Yolu Dubrovnik'e düşenler, ki her Türk Dubrovnik'i görecektir, burayı sakın kaçırmasın. Şarapla pişen midyeye limonu sıkıp sıkıp yemenin tadına varın zira tadımlık değil doyumluk, bir tencere. Jumbo karidesler sulu sulu ve belli belirsiz karides tadını bastırmayan bir sos ile geliyor, özellikle kafasını hüplete hüplete yemenin tadını anlatmak zor. Yanında güzel Hırvat şaraplarını sakın es geçmeyin, özellikle Dubrovnik'in yerel şaraplarını beyaz için öneriyorum. Bir akşam da yerel bira ile kalamar deneyin, o da kaçırılmaması gereken bir lezzet.

1 tencere midye ya da karides 10 avro, bizde olsa 5 katına zor yersin. Ucuz bulup benim gibi abanmayın, EAT RESPONSIBLY yazıyorum ama kendim uygulayamıyorum.

 yine de EAT RESPONSIBLY

OYMAAĞAÇ KEBABI VEZİRKÖPRÜ

Teknoloji özürlü bir insanın teknoloji ile mücadelesi sonucu senede bir yazı yazabiliyorum. Buna rağmen Mayıstan bu yana blogdaki eski yazılarımı 100.000 kişinin görüntülediğini görünce azimle girmeyi başardım. Bir daha ne zaman girerim bir fikrim yok. Bekleyen yazı sayısı ise en az 20.

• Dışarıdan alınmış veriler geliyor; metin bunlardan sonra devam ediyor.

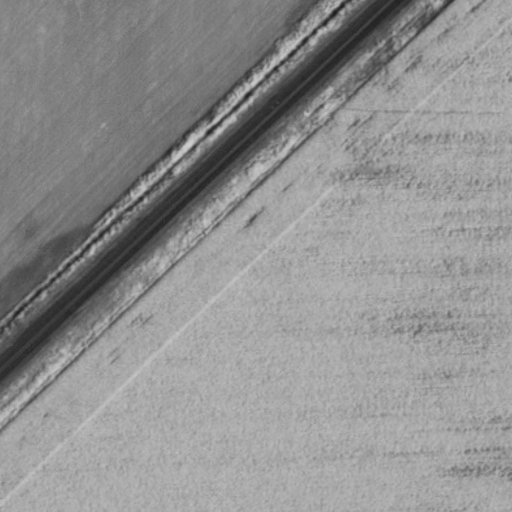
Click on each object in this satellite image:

Güzel bir Eylül günü mecburen bulunduğumuz Samsun Vezirköprü’de Oymaağaç kebabı yemek için yollara düştük. Dar bir yoldan 5 kilometre gidilerek ulaşılan bir köy burası. Çevirme kuzusu meşhurmuş, en meşhuru da Hacı Dayı isimli bir vatandaş.

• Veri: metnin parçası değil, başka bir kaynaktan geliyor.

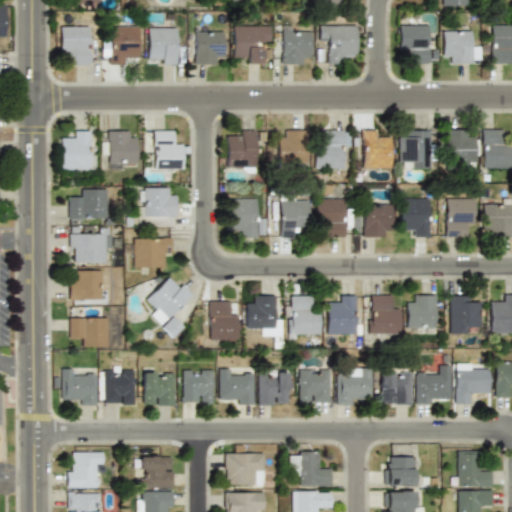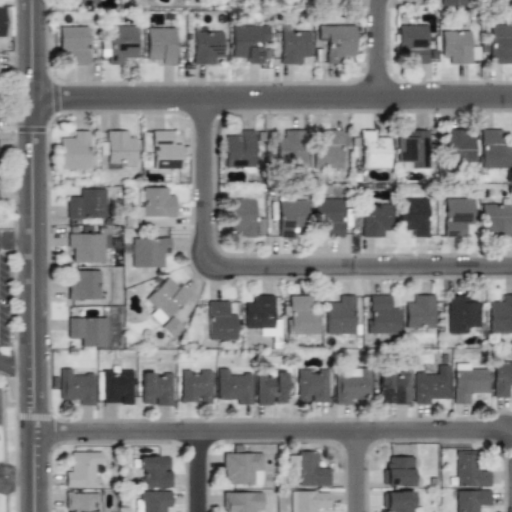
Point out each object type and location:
building: (451, 3)
building: (1, 18)
building: (1, 19)
building: (246, 41)
building: (334, 41)
building: (336, 41)
building: (246, 42)
building: (410, 42)
building: (411, 42)
building: (498, 42)
building: (73, 43)
building: (120, 43)
building: (120, 43)
building: (498, 43)
building: (73, 44)
building: (159, 44)
building: (159, 44)
building: (290, 44)
building: (205, 45)
building: (205, 46)
building: (291, 46)
building: (453, 46)
building: (453, 46)
road: (374, 49)
road: (271, 99)
building: (456, 145)
building: (288, 146)
building: (455, 146)
building: (288, 147)
building: (118, 148)
building: (118, 148)
building: (325, 148)
building: (327, 148)
building: (370, 148)
building: (164, 149)
building: (237, 149)
building: (410, 149)
building: (410, 149)
building: (490, 149)
building: (490, 149)
building: (74, 150)
building: (163, 150)
building: (237, 150)
building: (370, 150)
building: (73, 151)
building: (85, 204)
building: (86, 204)
building: (152, 206)
building: (152, 207)
building: (288, 214)
building: (411, 215)
building: (455, 215)
building: (237, 216)
building: (238, 216)
building: (288, 216)
building: (326, 216)
building: (410, 216)
building: (454, 216)
building: (327, 217)
building: (372, 218)
building: (494, 219)
building: (372, 220)
building: (494, 220)
road: (15, 235)
building: (87, 246)
building: (87, 246)
building: (144, 250)
building: (146, 252)
road: (31, 256)
road: (277, 265)
building: (82, 285)
building: (83, 285)
building: (163, 298)
building: (163, 299)
building: (257, 312)
building: (417, 312)
building: (417, 312)
building: (458, 314)
building: (458, 314)
building: (337, 315)
building: (378, 315)
building: (379, 315)
building: (499, 315)
building: (499, 315)
building: (259, 316)
building: (296, 316)
building: (298, 316)
building: (337, 316)
building: (217, 321)
building: (218, 321)
building: (168, 326)
building: (169, 326)
building: (86, 330)
building: (86, 330)
road: (15, 366)
building: (500, 376)
building: (499, 377)
building: (465, 381)
building: (466, 381)
building: (349, 384)
building: (350, 385)
building: (428, 385)
building: (75, 386)
building: (114, 386)
building: (194, 386)
building: (194, 386)
building: (232, 386)
building: (232, 386)
building: (310, 386)
building: (310, 386)
building: (430, 386)
building: (75, 387)
building: (116, 387)
building: (155, 387)
building: (269, 387)
building: (391, 387)
building: (154, 388)
building: (269, 388)
building: (391, 388)
road: (277, 429)
building: (241, 468)
building: (242, 468)
building: (306, 468)
building: (81, 469)
building: (82, 469)
building: (307, 469)
building: (467, 469)
road: (354, 470)
building: (396, 470)
building: (466, 470)
building: (153, 471)
road: (193, 471)
building: (397, 471)
building: (153, 472)
road: (17, 478)
building: (468, 499)
building: (467, 500)
building: (151, 501)
building: (151, 501)
building: (307, 501)
building: (308, 501)
building: (396, 501)
building: (398, 501)
building: (80, 502)
building: (81, 502)
building: (241, 502)
building: (241, 502)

Hacı Dayı dediğimiz mekan, lokanta filan değil yanlış anlaşılma olmasın. Hacı Ağbi evinin önüne bir masa koymuş upuzun, yanına bir semaver ve 10 tane sandalye, bu kadar. Evin altındaki odayı da çevirme için ayarlamış, üst üste 3-4 tane kuzuyu aynı anda çevirme yapabiliyor.
Girdiğimizde bizi, tombik bulduğu beni özellikle, hemen kendisinin cehennem dediği çevirme odasına soktu, elimize bir köy ekmeği verdi, et hazır olmadan önce şu yağa tirit banın dedi. Arkadaşım neden zararlı herşey böyle lezzetli olmak zorunda. Sonra kolesterol 260 oldu, olur tabi.

Ardından kağıt üzerinde kebap geliyor, lokum kıvamında, hayvanların ufaklığından belliydi zaten böyle bir lezzet patlaması yaşayacağımız. 4 yaşındaki oğlum bile bayılıyor ete, lokum yer gibi götürüyor etleri. Yanında Hacı’nın kırarark verdiği soğan, yandaki bahçeden o anda koparılan taptaze biber ve domates, bu kadar. Lezzeti o kadar meşhur olmuş ki Ankara’dan gelen var, inanması zor.

Fiyatı yazacağım ama inandırıcılığımı kaybetmekten korkuyorum. 5 kişilik kebap 50 lira. Üstüne de bir semaver çay.

Yolunuz düşer mi bilemem, İstanbul’dan Samsun'a giderken Havza’dan Vezirköprü’ye sapacaksınız. Nasıl bir yolsa artık, düşerse uğrayın sonra da gölde gezinti yaparsınız.